Document passage start

Janis and her uncle Gil the shrimp basket (all baskets are hand breaded and come with French fries at hand coleslaw with plenty of tartar sauce and lemon. The shrimp baskets are $12.50 ) the meal is served in a wicker basket. It consisted of about 15 pieces of breaded fried shrimp, a generous serving of French fries, coleslaw, a lemon wedge and a portion of cocktail sauce. Both Janis and Gil enjoy their meal very much. They finished their order and said it was very good.
I ordered the Scallops Basket (all baskets are hand breaded and come with French fries and coleslaw with plenty of tartar sauce and lemon. The scallops basket costs $12.95) the order comes with about 30 small breaded and fried scallops, a generous serving of French fries, a side of coleslaw a slice of lemon and a portion of cocktail sauce. The coleslaw were crispy fresh cabbage with a tangy sweet dressing not to wet not to dry. It made a nice accompaniment for the scallops. The French fries were cooked a nice golden brown, were piping hot and delicious. The scallops were nicely cooked a nice golden brown. They were not overcooked and still had good texture the betting was light so you could taste scallops and not just fried dough. I was very satisfied with meal. It was served hot and was of ample proportion to satisfy my appetite. I definitely would consider ordering this dish again should I have the pleasure of dining at the pub in the future.

Document passage end
Items start

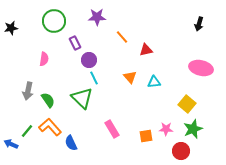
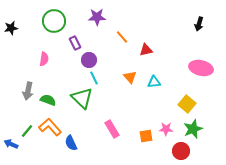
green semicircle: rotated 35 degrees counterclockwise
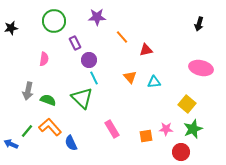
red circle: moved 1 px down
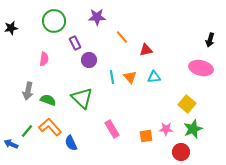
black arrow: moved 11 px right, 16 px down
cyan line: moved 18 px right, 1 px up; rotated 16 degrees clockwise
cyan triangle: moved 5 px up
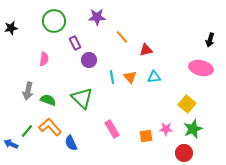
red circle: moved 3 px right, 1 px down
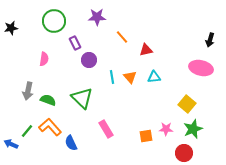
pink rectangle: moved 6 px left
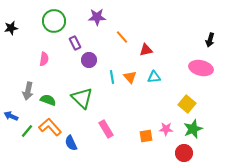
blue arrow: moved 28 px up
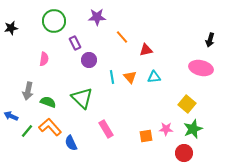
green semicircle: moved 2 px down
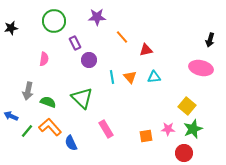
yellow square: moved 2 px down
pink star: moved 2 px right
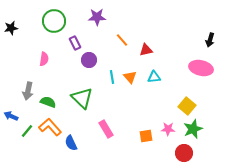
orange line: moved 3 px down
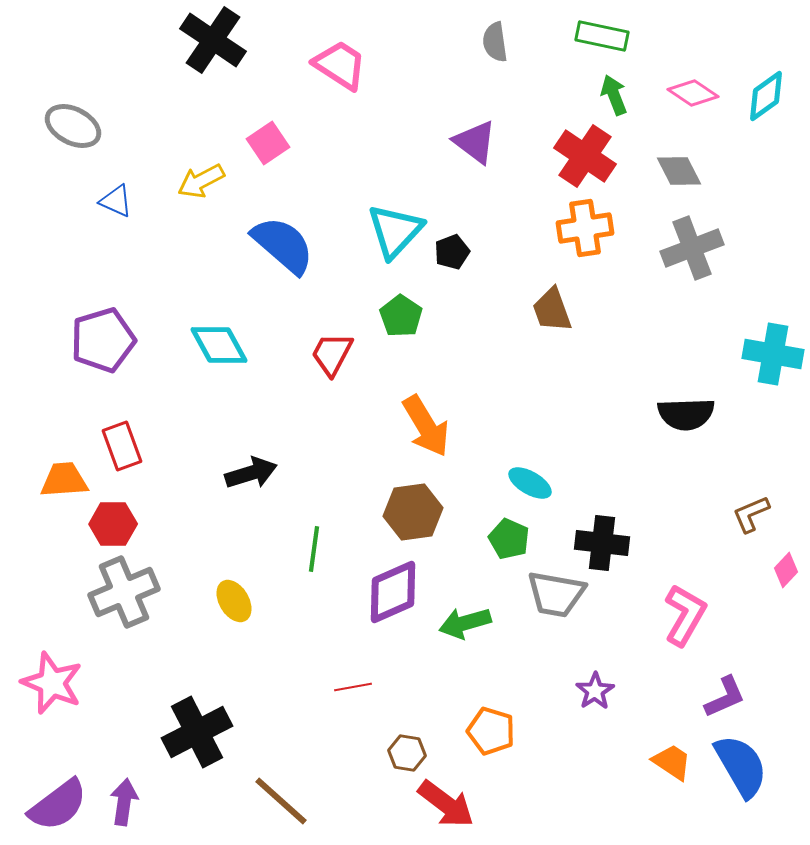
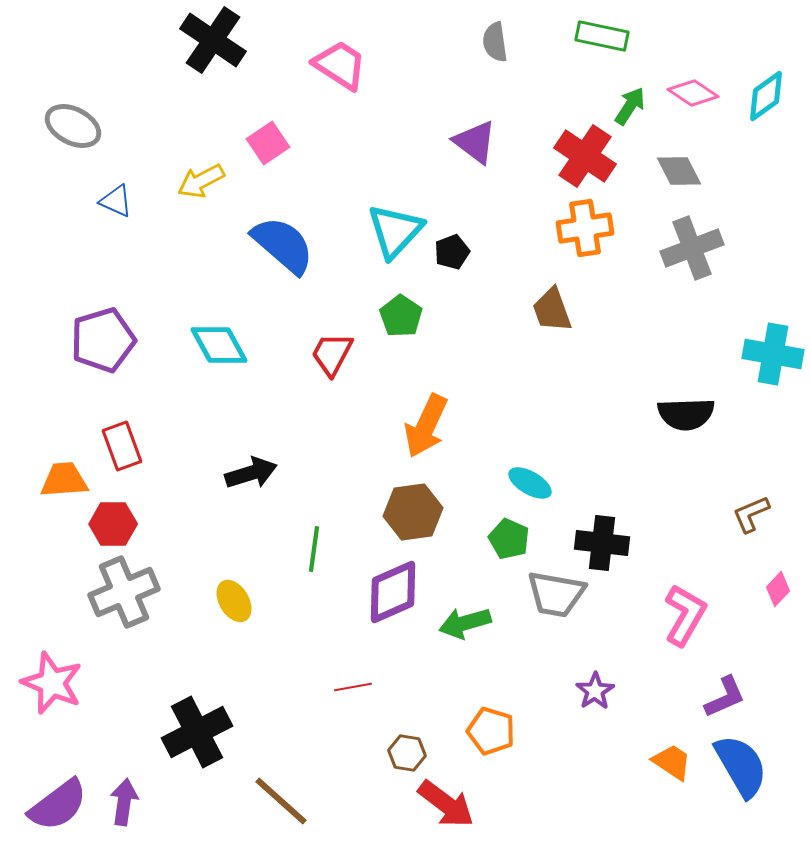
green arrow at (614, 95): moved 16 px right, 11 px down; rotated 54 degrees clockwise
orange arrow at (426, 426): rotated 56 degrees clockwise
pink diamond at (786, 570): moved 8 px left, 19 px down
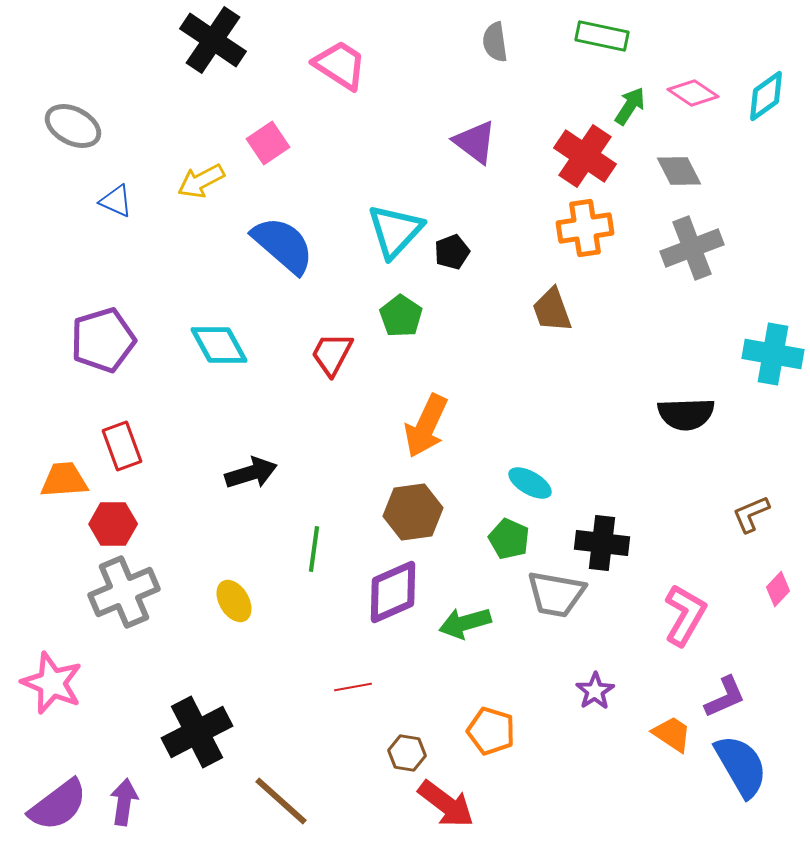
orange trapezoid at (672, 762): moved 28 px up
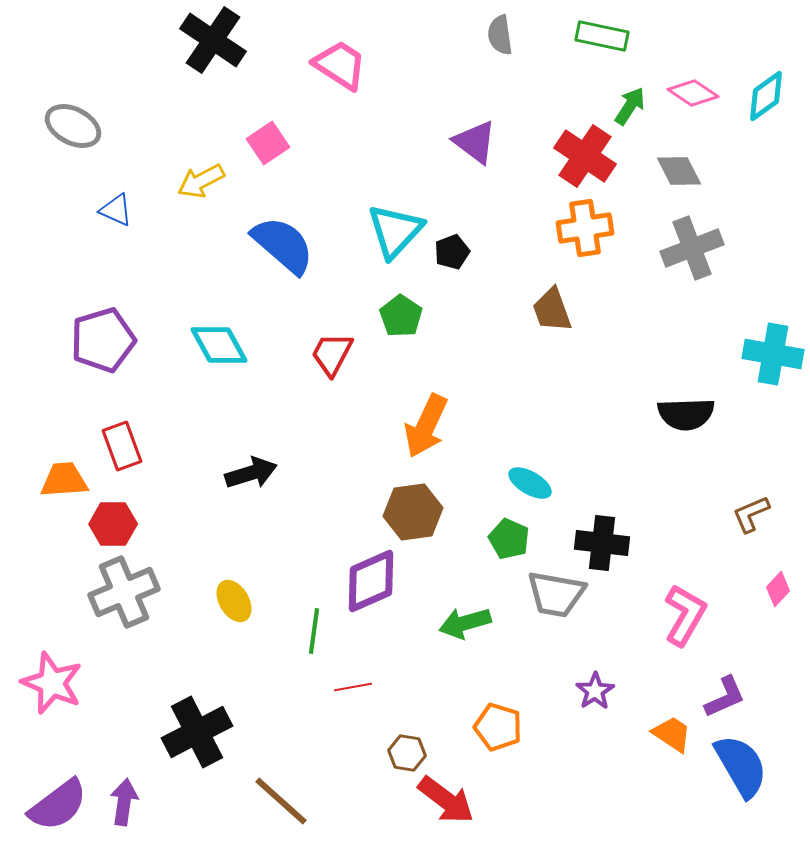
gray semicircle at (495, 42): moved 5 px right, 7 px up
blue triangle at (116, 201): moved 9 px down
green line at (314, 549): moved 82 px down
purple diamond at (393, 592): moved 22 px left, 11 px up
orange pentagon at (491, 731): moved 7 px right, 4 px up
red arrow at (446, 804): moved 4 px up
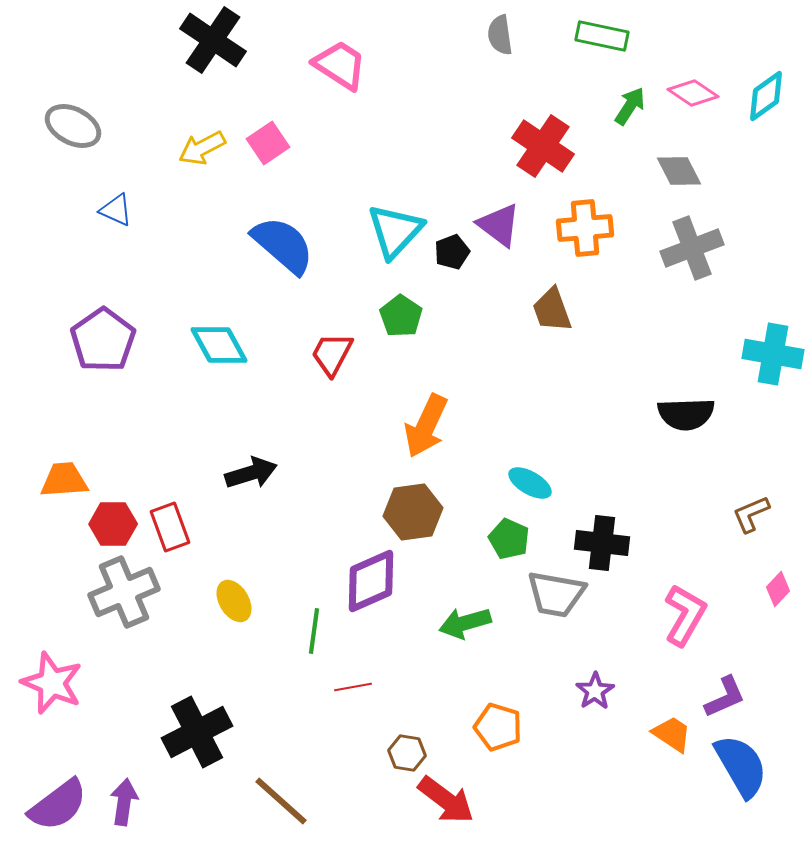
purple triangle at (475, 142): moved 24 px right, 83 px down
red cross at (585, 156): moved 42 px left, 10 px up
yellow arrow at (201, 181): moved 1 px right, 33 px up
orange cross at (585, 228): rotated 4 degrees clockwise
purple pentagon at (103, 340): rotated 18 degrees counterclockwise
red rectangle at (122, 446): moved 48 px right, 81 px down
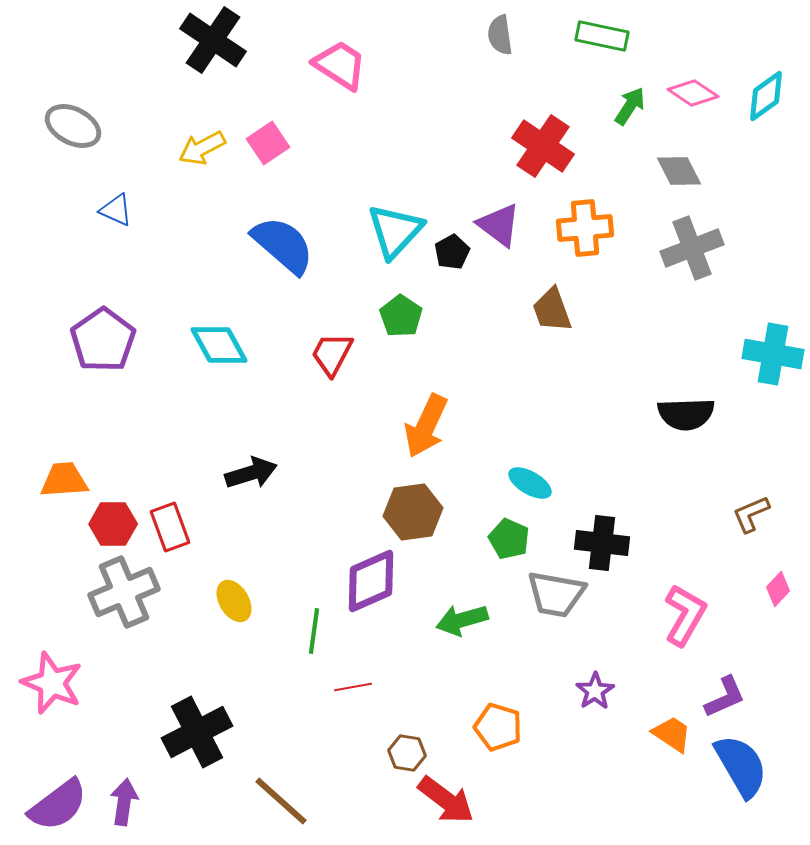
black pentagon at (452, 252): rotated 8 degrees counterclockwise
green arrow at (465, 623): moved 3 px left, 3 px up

Items end

◆ Task instructions ◆
• 1. Please output the seafood basket review starting at "Janis and her" and ending at "was very good.".
• 2. Give a two-sentence summary of the seafood basket review.
• 3. Answer these questions from the seafood basket review:
(a) How much do the shrimp baskets cost?
(b) About how many scallops come with the scallops basket?
(c) What is the shrimp basket meal served in?

◆ Worked solutions ◆
• 1.
Janis and her uncle Gil the shrimp basket (all baskets are hand breaded and come with French fries at hand coleslaw with plenty of tartar sauce and lemon. The shrimp baskets are $12.50 ) the meal is served in a wicker basket. It consisted of about 15 pieces of breaded fried shrimp, a generous serving of French fries, coleslaw, a lemon wedge and a portion of cocktail sauce. Both Janis and Gil enjoy their meal very much. They finished their order and said it was very good.

• 2. Janis and her uncle Gil each enjoyed the $12.50 shrimp basket, which came with about 15 pieces of breaded fried shrimp, French fries, coleslaw, a lemon wedge and cocktail sauce. The writer ordered the $12.95 scallops basket of about 30 small scallops, praised its fresh coleslaw, hot golden fries and well-cooked scallops, and would consider ordering it again.

• 3.
(a) $12.50
(b) About 30
(c) A wicker basket